Sonderheft Reisen – 20. Februar 2019

Heute morgen beim Kaffee stosse ich beim Durchblättern der Post auf das Sonderheft Reisen, eine Beilage in der Gratis-Zeitschrift des Unternehmens, das als Konsumverein angefangen hat.
Auf sieben Seiten werden sieben Gründe für eine Reise auf die Insel La Réunion im Indischen Ozean vorgestellt. Am Schluss erfahre ich als Leser, dass ein Schweizer Reisebüro eine Wanderreise dorthin anbietet, fünfzehn Tage ab 5450 Franken. «Reisen Sie! Schauen sie über ihren Tellerrand hinaus!» Das fordert der Redaktor in seinem Editorial.
Die Sonne scheint durchs Fenster. Die Ferne lockt, und jetzt, wo es in Europa Frühling wird, soll ich als Mensch, der über den Tellerrand blickt, Wanderferien auf der Südhalbkugel planen. Treibhausgase? Halb so schlimm. Endlich schneefreie Alpen, und Blumen auf der Blüemlisalp.
Ein anderer Artikel macht mir eine Reise nach Las Vegas schmackhaft. Stolz wird erwähnt, dass Las Vegas vor hundert Jahren nicht viel mehr war als ein kleiner, staubiger Bahnhof. Eine Bahnstation in der Wüste, wo Fernzüge sich kreuzen – dafür könnte ich Fernweh entwickeln. Ich sässe dort auf einer Bank und hätte Zeit, nochmals Dschingis Aitmatov zu lesen.
Zurück zur Realität.
Was suchen wir beim Reisen? Was zieht uns an, worin liegt der Reiz?
Es ist die Veränderung, die Andersartigkeit. Es sind die kulturellen Unterschiede.
Um diese Unterschiede zu spüren, muss man in Europa nicht weit reisen, sondern aufmerksam.
Aber kann man kulturelle Unterschiede wahrnehmen, wenn man seine eigene Kultur kaum kennt?

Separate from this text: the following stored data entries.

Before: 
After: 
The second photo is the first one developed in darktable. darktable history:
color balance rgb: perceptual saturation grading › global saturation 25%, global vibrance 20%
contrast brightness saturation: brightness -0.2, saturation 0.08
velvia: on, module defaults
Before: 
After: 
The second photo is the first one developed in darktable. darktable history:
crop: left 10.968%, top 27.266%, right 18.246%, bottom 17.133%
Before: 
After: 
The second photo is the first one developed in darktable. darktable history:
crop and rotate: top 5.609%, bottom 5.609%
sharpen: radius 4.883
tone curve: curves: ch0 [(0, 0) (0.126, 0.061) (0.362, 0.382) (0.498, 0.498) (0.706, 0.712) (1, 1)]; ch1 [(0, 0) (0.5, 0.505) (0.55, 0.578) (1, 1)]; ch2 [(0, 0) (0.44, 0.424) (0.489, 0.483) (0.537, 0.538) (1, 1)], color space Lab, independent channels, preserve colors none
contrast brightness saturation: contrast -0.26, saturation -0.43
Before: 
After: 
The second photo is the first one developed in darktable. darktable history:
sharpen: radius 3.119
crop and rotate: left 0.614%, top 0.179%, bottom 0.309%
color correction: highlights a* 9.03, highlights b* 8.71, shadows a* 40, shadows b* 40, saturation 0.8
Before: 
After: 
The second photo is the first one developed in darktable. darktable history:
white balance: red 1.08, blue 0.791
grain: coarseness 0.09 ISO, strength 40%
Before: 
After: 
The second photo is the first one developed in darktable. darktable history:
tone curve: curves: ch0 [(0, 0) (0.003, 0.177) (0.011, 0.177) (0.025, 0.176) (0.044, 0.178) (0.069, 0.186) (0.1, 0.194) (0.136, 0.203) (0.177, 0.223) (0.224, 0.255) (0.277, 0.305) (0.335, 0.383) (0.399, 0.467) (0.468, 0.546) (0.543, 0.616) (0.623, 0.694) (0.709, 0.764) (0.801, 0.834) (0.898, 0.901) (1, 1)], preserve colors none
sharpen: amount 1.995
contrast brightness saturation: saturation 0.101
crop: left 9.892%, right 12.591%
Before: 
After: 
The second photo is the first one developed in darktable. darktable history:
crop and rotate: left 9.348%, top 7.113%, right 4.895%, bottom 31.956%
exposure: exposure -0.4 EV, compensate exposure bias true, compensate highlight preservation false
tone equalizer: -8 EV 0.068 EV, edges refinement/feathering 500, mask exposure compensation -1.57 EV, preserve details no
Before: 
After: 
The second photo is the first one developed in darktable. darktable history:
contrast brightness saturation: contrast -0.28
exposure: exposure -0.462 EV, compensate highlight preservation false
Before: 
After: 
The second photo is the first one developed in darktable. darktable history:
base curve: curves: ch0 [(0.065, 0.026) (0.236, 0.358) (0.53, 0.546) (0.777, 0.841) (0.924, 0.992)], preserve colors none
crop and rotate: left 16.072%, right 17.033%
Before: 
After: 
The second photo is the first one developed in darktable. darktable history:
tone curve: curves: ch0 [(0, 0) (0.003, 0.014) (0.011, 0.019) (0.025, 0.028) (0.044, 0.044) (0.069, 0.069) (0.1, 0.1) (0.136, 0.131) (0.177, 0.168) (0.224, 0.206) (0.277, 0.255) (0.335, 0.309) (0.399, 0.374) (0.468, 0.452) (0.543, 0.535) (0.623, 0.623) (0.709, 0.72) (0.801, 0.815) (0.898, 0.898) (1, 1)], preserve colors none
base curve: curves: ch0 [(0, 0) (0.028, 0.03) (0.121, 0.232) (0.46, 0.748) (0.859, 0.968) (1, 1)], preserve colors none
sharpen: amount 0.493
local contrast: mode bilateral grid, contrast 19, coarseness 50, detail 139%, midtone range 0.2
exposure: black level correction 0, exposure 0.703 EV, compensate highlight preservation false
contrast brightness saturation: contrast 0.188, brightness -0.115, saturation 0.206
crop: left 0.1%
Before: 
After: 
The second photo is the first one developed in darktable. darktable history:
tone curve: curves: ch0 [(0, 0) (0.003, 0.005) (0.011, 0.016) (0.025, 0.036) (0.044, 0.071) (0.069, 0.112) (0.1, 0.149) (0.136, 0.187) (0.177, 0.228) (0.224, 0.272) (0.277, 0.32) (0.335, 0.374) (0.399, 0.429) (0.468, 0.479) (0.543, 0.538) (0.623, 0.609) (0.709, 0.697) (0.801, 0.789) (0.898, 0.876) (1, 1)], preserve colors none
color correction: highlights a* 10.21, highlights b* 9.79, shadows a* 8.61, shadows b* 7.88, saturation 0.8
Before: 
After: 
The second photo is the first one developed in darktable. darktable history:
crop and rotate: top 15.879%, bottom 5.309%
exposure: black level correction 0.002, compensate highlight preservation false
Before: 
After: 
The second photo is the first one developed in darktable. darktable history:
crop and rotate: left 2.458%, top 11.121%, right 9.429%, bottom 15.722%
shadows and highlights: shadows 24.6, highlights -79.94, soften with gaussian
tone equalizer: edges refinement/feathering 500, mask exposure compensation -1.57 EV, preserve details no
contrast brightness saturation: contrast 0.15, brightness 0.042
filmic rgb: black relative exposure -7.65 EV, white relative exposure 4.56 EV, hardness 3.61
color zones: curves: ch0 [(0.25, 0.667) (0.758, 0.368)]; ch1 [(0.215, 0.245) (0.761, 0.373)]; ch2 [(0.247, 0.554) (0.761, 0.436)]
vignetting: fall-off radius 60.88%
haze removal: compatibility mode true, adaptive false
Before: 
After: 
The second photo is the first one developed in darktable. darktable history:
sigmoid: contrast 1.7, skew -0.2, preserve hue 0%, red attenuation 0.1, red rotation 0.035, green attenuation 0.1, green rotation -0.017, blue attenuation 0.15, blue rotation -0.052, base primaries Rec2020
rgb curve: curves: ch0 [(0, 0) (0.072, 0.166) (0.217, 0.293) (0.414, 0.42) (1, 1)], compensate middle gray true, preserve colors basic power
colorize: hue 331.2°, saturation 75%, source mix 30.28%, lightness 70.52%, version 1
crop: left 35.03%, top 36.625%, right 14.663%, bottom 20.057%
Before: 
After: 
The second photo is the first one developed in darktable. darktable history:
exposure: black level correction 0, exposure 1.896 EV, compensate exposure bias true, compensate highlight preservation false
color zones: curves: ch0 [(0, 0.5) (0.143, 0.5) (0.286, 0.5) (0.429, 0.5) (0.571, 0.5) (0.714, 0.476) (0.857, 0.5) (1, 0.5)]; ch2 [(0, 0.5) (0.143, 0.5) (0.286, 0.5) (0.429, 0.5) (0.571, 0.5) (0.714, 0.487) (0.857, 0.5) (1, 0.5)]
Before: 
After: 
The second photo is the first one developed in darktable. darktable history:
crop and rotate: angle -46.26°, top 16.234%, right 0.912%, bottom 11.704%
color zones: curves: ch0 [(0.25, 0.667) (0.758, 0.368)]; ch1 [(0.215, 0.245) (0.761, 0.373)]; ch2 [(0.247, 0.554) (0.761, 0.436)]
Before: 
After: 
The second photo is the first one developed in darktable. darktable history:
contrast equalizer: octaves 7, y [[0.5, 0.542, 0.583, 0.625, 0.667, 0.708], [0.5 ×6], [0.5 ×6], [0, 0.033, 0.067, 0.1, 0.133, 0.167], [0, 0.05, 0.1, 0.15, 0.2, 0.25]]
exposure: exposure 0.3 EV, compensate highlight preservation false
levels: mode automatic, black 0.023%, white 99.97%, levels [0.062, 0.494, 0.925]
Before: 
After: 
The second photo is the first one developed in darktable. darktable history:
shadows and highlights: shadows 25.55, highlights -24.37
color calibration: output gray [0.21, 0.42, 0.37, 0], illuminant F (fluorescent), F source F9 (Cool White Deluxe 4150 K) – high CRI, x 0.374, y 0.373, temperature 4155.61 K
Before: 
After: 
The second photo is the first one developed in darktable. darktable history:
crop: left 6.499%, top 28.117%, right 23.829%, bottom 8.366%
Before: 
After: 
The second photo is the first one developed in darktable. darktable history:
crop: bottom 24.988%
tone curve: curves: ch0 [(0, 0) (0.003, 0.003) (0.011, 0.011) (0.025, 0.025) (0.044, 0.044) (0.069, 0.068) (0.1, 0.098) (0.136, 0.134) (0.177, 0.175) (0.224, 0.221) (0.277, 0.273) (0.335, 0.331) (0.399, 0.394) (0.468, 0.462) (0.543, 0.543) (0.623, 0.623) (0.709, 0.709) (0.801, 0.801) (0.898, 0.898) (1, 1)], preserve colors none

Auf dem Tisch neben der Kaffeetasse liegt ein grossformatiges Buch, 675 Seiten Glanzpapier, es gehört der Nationalbibliothek: die Glasmalereien im Berner Münster.
Wenn man einen Rundgang durch die Berner Altstadt organisiert, kann etwas Vorbereitung nicht schaden.